Research by Laura K. Barger, PhD of Harvard Medical School’s Channing Laboratory, shows that interns working extended shifts increases their risk of serious medical mistakes and “poses an important and preventable safety risk for them and other motorists.” Laura K. Barger and her colleagues wrote the findings. They write that “These results have important implications on scheduling practices in medical residency programs,” in The New England Journal of Medicine.
Beware of the Medical Residents on the Road
Researchers surveyed 2,737 residents during their first year of medical school. They asked about their work schedules, any traffic accidents or near-misses involving them falling asleep at their wheel. Researchers discovered that medical residents work an average of four extended shifts per week, with an average duration around 32 hours.

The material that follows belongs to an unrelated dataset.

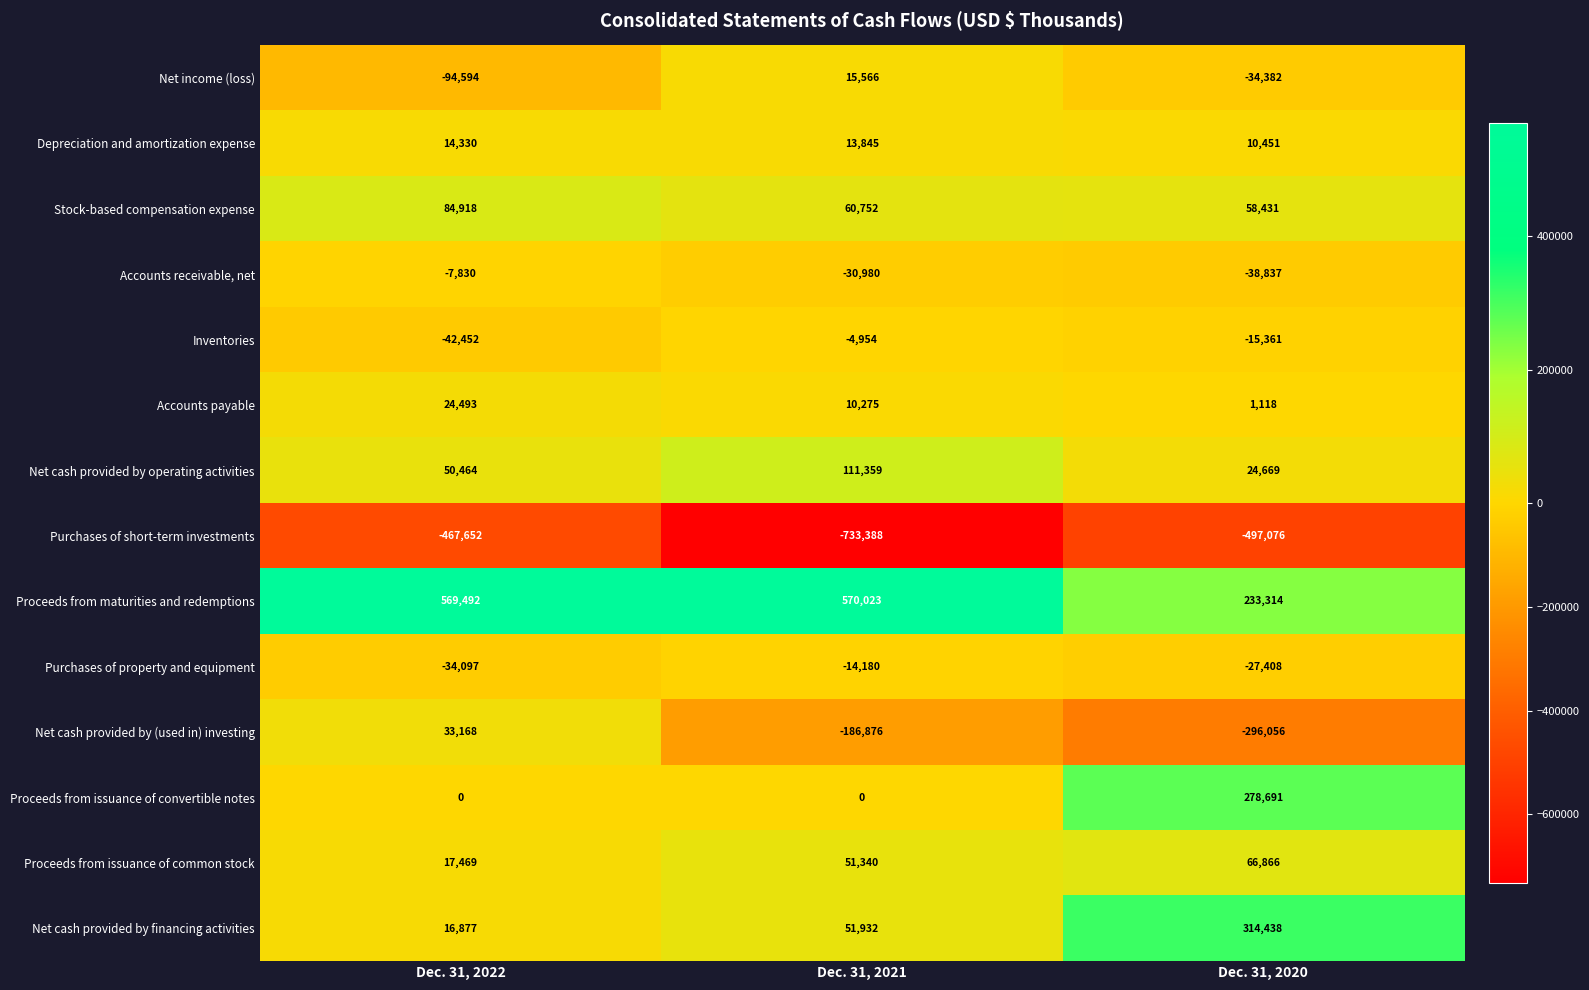

Which series has the largest total across all categories?

Proceeds from maturities and redemptions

Analyses showed that for each extended shift in a month, there was an increase of 9% in the risk of a traffic crash and that the risk of a collision during commute to work increased by 16%. During the five-month period that medical residents worked extended shifts of five or more, the chance that they would fall asleep behind the wheel or in traffic was more than tripled. These findings are particularly concerning because motor vehicle accidents are the leading cause for death in young adults, according to researchers.
The researchers write that “Given the 69% of our interns who commuted by car (69%), these results suggest that implementing a work schedule to interns without any extended shifts may prevent a significant number of crashes.”